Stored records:

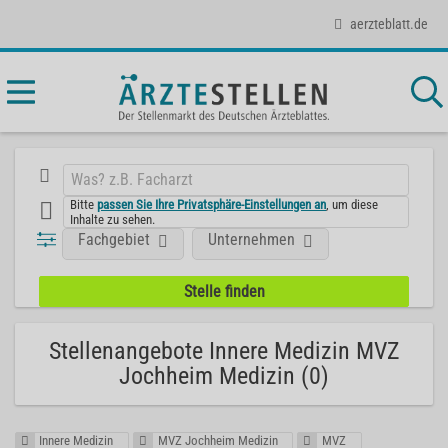
aerzteblatt.de
Bitte
passen Sie Ihre Privatsphäre-Einstellungen an
, um diese
Inhalte zu sehen.
Fachgebiet
Unternehmen
Stellenangebote Innere Medizin MVZ
Jochheim Medizin (0)
Innere Medizin
MVZ Jochheim Medizin
MVZ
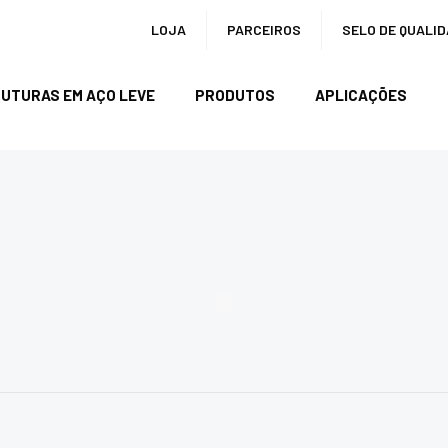
LOJA
PARCEIROS
SELO DE QUALI
UTURAS EM AÇO LEVE
PRODUTOS
APLICAÇÕES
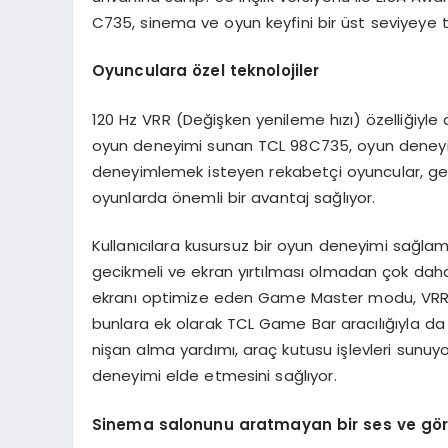
C735, sinema ve oyun keyfini bir üst seviyeye 
Oyunculara özel teknolojiler
120 Hz VRR (Değişken yenileme hızı) özelliğiyle 
oyun deneyimi sunan TCL 98C735, oyun deneyimi
deneyimlemek isteyen rekabetçi oyuncular, gerek
oyunlarda önemli bir avantaj sağlıyor.
Kullanıcılara kusursuz bir oyun deneyimi sağl
gecikmeli ve ekran yırtılması olmadan çok daha
ekranı optimize eden Game Master modu, VRR/A
bunlara ek olarak TCL Game Bar aracılığıyla da k
nişan alma yardımı, araç kutusu işlevleri sunuyor
deneyimi elde etmesini sağlıyor.
Sinema salonunu aratmayan bir ses ve gö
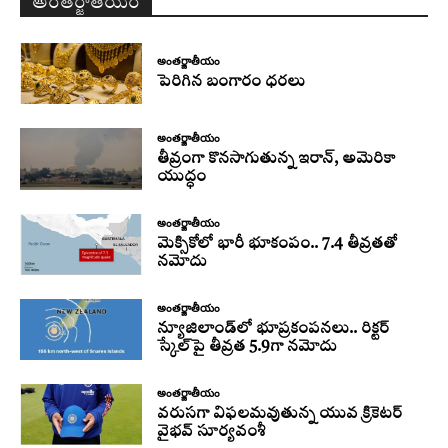
అంతర్జాతీయం
అంతర్జాతీయం
పెరిగిన బంగారం ధరలు
అంతర్జాతీయం
తీవ్రంగా కొనసాగుతున్న ఇరాన్‌, అమెరికా
యుద్ధం
అంతర్జాతీయం
మెక్సికోలో భారీ భూకంపం.. 7.4 తీవ్రతతో
నమోదు
అంతర్జాతీయం
న్యూజిలాండ్‌లో భూప్రకంపనలు.. రిక్టర్‌
స్కేల్‌పై తీవ్రత 5.9గా నమోదు
అంతర్జాతీయం
వరుసగా విఫలమవుతున్న యువ క్రికెటర్
వైభవ్ సూర్యవంశీ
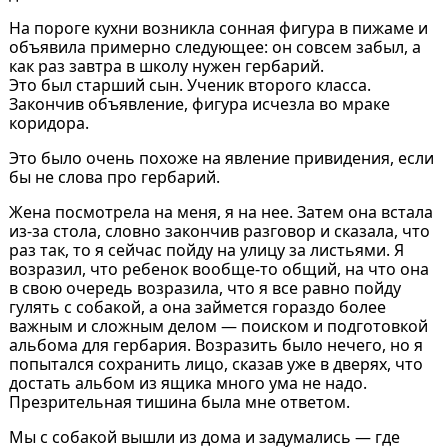
На пороге кухни возникла сонная фигура в пижаме и
объявила примерно следующее: он совсем забыл, а
как раз завтра в школу нужен гербарий.
Это был старший сын. Ученик второго класса.
Закончив объявление, фигура исчезла во мраке
коридора.
Это было очень похоже на явление привидения, если
бы не слова про гербарий.
Жена посмотрела на меня, я на нее. Затем она встала
из-за стола, словно закончив разговор и сказала, что
раз так, то я сейчас пойду на улицу за листьями. Я
возразил, что ребенок вообще-то общий, на что она
в свою очередь возразила, что я все равно пойду
гулять с собакой, а она займется гораздо более
важным и сложным делом — поиском и подготовкой
альбома для гербария. Возразить было нечего, но я
попытался сохранить лицо, сказав уже в дверях, что
достать альбом из ящика много ума не надо.
Презрительная тишина была мне ответом.
Мы с собакой вышли из дома и задумались — где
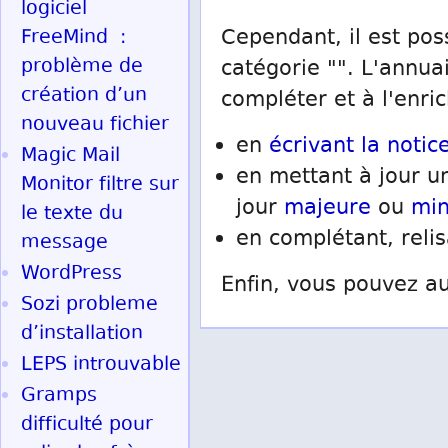
logiciel
FreeMind :
Cependant, il est pos
problème de
catégorie "". L'annua
création d’un
compléter et à l'enric
nouveau fichier
en
écrivant la notice
Magic Mail
en mettant à jour un
Monitor filtre sur
jour
majeure
ou
mi
le texte du
en complétant, reli
message
WordPress
Enfin, vous pouvez au
Sozi probleme
d’installation
LEPS introuvable
Gramps
difficulté pour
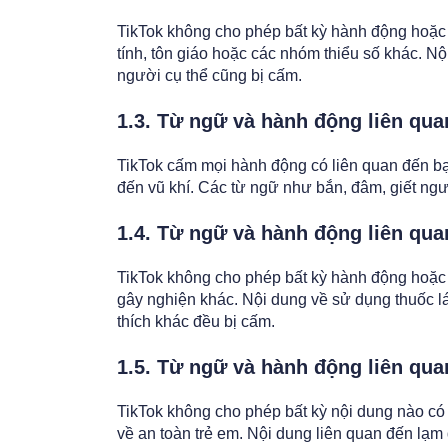
TikTok không cho phép bất kỳ hành động hoặc t
tính, tôn giáo hoặc các nhóm thiểu số khác. 
người cụ thể cũng bị cấm.
1.3. Từ ngữ và hành động liên qua
TikTok cấm mọi hành động có liên quan đến bạ
đến vũ khí. Các từ ngữ như bắn, đâm, giết ngườ
1.4. Từ ngữ và hành động liên qua
TikTok không cho phép bất kỳ hành động hoặc 
gây nghiện khác. Nội dung về sử dụng thuốc lá,
thích khác đều bị cấm.
1.5. Từ ngữ và hành động liên qua
TikTok không cho phép bất kỳ nội dung nào có 
về an toàn trẻ em. Nội dung liên quan đến lạm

• **GOAL OF THE EXERCISE**: Counting only lines that hold "было", state how many appear in the records, and give nothing but the number.

• **RESPONSE TO THIS TASK**: 2